The table below is the number of total results in Millions. I sorted them by how frequently the terms tested appeared in Google Caffeine.
| Query | Google Caffeine | Yahoo | Bing | Ask | |
| a | 19,320 | 17,570 | 31,200 | 7,800 | 1,280 |
| in | 15,850 | 13,980 | 30,200 | 7,850 | 900 |
| to | 15,220 | 13,500 | 27,500 | 8,920 | 1,740 |
| the | 14,850 | 13,900 | 28,800 | 8,170 | 747 |
| of | 14,760 | 12,990 | 28,000 | 7,310 | 794 |
| and | 13,980 | 12,950 | 28,000 | 7,490 | 789 |
| for | 12,110 | 10,720 | 26,800 | 7,740 | 769 |
| by | 12,080 | 10,420 | 27,000 | 6,120 | 956 |
| on | 11,260 | 9,940 | 25,100 | 5,610 | 598 |
| is | 9,580 | 8,870 | 22,600 | 4,250 | 699 |
| I | 9,220 | 8,250 | 18,600 | 3,860 | 686 |
| all | 9,110 | 7,580 | 27,200 | 6,990 | 1,020 |
| this | 8,890 | 7,870 | 21,500 | 5,790 | 585 |
| with | 8,490 | 6,300 | 20,900 | 2,440 | 636 |
| it | 7,700 | 6,860 | 19,300 | 4,190 | 542 |
| at | 7,410 | 6,600 | 20,800 | 3,930 | 552 |
| from | 7,340 | 6,920 | 18,400 | 4,160 | 521 |
| or | 7,030 | 6,210 | 19,500 | 3,940 | 567 |
| you | 6,760 | 5,930 | 19,900 | 5,080 | 543 |
| as | 6,460 | 5,750 | 15,400 | 3,550 | 884 |
| your | 6,360 | 5,470 | 19,500 | 3,790 | 495 |
| an | 6,260 | 5,520 | 16,500 | 3,780 | 489 |
| are | 6,260 | 5,760 | 18,100 | 163 | 578 |
| be | 6,120 | 5,460 | 17,100 | 3,990 | 473 |
| that | 5,780 | 5,260 | 15,200 | 5,650 | 405 |
| do | 5,500 | 5,020 | 13,000 | 2,090 | 410 |
| not | 5,500 | 4,870 | 15,600 | 4,550 | 418 |
| have | 4,870 | 4,390 | 14,500 | 4,130 | 468 |
| one | 4,330 | 3,870 | 12,300 | 2,750 | 375 |
| can | 4,150 | 3,690 | 13,300 | 3,030 | 367 |
| was | 3,930 | 3,610 | 10,400 | 2,960 | 361 |
| if | 3,810 | 3,500 | 11,200 | 2,660 | 345 |
| we | 3,780 | 3,370 | 12,400 | 3,430 | 358 |
| but | 3,610 | 3,340 | 10,100 | 1,680 | 327 |
| what | 3,290 | 2,850 | 11,600 | 3,080 | 322 |
| which | 3,020 | 2,810 | 7,750 | 1,810 | 300 |
| there | 2,970 | 2,770 | 8,340 | 1,450 | 262 |
| when | 2,850 | 2,600 | 8,360 | 1,580 | 306 |
| use | 2,730 | 2,250 | 12,300 | 1,830 | 327 |
| their | 2,690 | 2,680 | 8,210 | 1,650 | 254 |
| they | 2,650 | 2,440 | 8,260 | 1,670 | 293 |
| how | 2,470 | 2,170 | 9,050 | 1,730 | 289 |
| he | 2,200 | 2,040 | 6,060 | 1,420 | 190 |
| were | 2,130 | 2,100 | 5,320 | 2,770 | 203 |
| his | 2,030 | 1,880 | 5,310 | 858 | 182 |
| had | 1,860 | 2,240 | 5,090 | 966 | 191 |
| each | 1,370 | 1,290 | 4,150 | 1,090 | 164 |
| said | 1,210 | 1,350 | 4,060 | 857 | 128 |
| she | 953 | 882 | 3,030 | 1,200 | 95 |
| word | 780 | 685 | 2,280 | 469 | 80 |
I thought it would be helpful to present this information in a visually different manner as well. Therefore, the chart that follows is in reverse order of the table above.

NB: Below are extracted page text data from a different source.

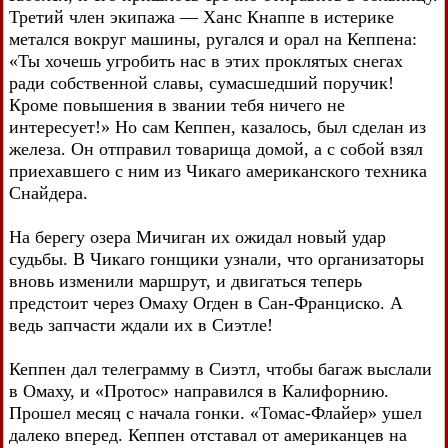
Третий член экипажа — Ханс Кнаппе в истерике
метался вокруг машины, ругался и орал на Кеппена:
«Ты хочешь угробить нас в этих проклятых снегах
ради собственной славы, сумасшедший поручик!
Кроме повышения в звании тебя ничего не
интересует!» Но сам Кеппен, казалось, был сделан из
железа. Он отправил товарища домой, а с собой взял
приехавшего с ним из Чикаго американского техника
Снайдера.
На берегу озера Мичиган их ожидал новый удар
судьбы. В Чикаго гонщики узнали, что организаторы
вновь изменили маршрут, и двигаться теперь
предстоит через Омаху Огден в Сан-Франциско. А
ведь запчасти ждали их в Сиэтле!
Кеппен дал телеграмму в Сиэтл, чтобы багаж выслали
в Омаху, и «Протос» направился в Калифорнию.
Прошел месяц с начала гонки. «Томас-Флайер» ушел
далеко вперед. Кеппен отставал от американцев на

As I mentioned above, this is a completely unscientific view.
It definitely won’t do is provide an idea of how large the databases might be for each of the search engines. However, according to a post at the Cuil blog on Bing (no longer available), there is a way to try to make that comparison. Still, it relies upon looking at the number of search results for rare terms rather than looking at the most frequently appearing words as I have.